Assignment 1:
Reproduce the records word for word, starting at their first line and ending at the line that contains "yannick tooy", with both of those lines included.

Source passage:
○ ○ ○
The latest storm swept in early Monday evening, layering dust on top of a a city that was already reeling from the much stronger version of the haboob less than two weeks earlier. iReporters in Phoenix looked skyward and told us these storms have taken them by surprise -- even the longtime residents.
Andrew Pielage has lived in Arizona for most of his life, but had never heard the word "haboob" until this month. Even still, he thinks he might have figured out the secret of the storm.
"Just wash your car and within 24 hours another haboob will hit," he joked.
Pielage ran up to the eighth floor of his apartment building and shot photos of the haboob blocking out the horizon behind the Westward Ho, a former hotel that is a major landmark in downtown Phoenix.
"The storm from yesterday seemed to have carried more rain compared to the one from last week," he said. "There was a lot more dust and mud left in the streets and sidewalks compared to the last storm."
"We had three waves of it come through last night. It wasn't as bad as the one from two weeks ago but it was pretty wild," he said.
And it was deja vu all over again for Mike Olbinski, who was out time-lapsing a dust storm for the second time. He says there was "almost zero visibility," creating hazardous conditions for drivers. He filmed for about a half hour and shot 600 images to make the video.
"The dust storm lasted probably 20 to 30 minutes, but usually it's bad when it hits you first and then starts dying out quickly."
Have you seen a haboob? Share your photos and videos with CNN iReport. We'd love to hear your experience.
○ ○ ○
Records shown:
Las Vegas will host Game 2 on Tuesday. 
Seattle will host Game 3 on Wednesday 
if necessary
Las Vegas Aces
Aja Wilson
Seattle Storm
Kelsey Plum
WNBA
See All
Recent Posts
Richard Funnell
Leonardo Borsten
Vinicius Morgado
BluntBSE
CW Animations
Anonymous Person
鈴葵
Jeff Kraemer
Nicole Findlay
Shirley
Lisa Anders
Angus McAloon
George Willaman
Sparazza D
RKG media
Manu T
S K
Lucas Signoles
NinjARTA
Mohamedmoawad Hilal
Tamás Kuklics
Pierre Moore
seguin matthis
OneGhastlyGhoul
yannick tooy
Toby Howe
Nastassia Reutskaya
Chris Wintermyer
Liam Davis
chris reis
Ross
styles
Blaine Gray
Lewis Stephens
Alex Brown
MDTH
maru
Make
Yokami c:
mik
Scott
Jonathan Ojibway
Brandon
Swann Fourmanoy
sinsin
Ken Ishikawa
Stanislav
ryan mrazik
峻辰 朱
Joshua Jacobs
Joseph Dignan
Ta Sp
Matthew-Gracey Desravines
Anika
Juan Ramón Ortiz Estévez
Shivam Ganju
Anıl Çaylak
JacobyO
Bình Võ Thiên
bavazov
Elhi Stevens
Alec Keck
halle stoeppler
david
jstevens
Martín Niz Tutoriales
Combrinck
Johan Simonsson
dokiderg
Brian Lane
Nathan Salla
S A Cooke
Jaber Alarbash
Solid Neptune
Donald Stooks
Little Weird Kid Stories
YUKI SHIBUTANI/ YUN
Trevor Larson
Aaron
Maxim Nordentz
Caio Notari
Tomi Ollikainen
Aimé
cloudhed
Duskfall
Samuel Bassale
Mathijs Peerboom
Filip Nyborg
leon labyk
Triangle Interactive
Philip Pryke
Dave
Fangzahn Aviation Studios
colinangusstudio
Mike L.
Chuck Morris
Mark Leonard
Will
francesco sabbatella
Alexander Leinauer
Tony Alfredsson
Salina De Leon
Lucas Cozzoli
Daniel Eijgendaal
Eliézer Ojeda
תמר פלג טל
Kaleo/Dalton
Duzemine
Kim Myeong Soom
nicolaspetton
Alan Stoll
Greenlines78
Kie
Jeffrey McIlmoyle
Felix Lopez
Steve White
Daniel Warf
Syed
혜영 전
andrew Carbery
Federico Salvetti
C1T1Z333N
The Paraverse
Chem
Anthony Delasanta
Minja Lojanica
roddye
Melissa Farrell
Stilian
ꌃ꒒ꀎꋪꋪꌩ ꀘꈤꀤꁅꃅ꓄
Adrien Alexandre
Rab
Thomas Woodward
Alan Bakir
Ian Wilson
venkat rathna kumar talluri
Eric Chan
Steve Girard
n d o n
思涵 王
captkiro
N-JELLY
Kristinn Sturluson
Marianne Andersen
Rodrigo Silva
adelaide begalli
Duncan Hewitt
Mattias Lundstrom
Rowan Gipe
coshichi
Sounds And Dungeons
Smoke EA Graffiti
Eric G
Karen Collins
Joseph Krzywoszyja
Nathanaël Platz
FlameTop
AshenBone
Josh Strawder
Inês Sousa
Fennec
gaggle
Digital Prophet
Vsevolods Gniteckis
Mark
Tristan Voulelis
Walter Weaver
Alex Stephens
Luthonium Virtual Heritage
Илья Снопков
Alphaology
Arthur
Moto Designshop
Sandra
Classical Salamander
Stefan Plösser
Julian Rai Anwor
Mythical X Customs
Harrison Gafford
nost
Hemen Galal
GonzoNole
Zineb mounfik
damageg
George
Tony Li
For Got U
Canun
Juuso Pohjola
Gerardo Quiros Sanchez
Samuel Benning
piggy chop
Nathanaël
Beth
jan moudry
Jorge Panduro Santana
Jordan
○ ○ ○
Assignment 2:
Answer these questions from the haboob passage:
(a) To which floor of his apartment building did Andrew Pielage run to photograph the storm?
(b) What is the Westward Ho?
(c) How many images did Mike Olbinski shoot to make his video?

Problem solution 1:
Las Vegas will host Game 2 on Tuesday. 
Seattle will host Game 3 on Wednesday 
if necessary
Las Vegas Aces
Aja Wilson
Seattle Storm
Kelsey Plum
WNBA
See All
Recent Posts
Richard Funnell
Leonardo Borsten
Vinicius Morgado
BluntBSE
CW Animations
Anonymous Person
鈴葵
Jeff Kraemer
Nicole Findlay
Shirley
Lisa Anders
Angus McAloon
George Willaman
Sparazza D
RKG media
Manu T
S K
Lucas Signoles
NinjARTA
Mohamedmoawad Hilal
Tamás Kuklics
Pierre Moore
seguin matthis
OneGhastlyGhoul
yannick tooy

Problem solution 2:
(a) The eighth floor.
(b) A former hotel that is a major landmark in downtown Phoenix.
(c) 600 images.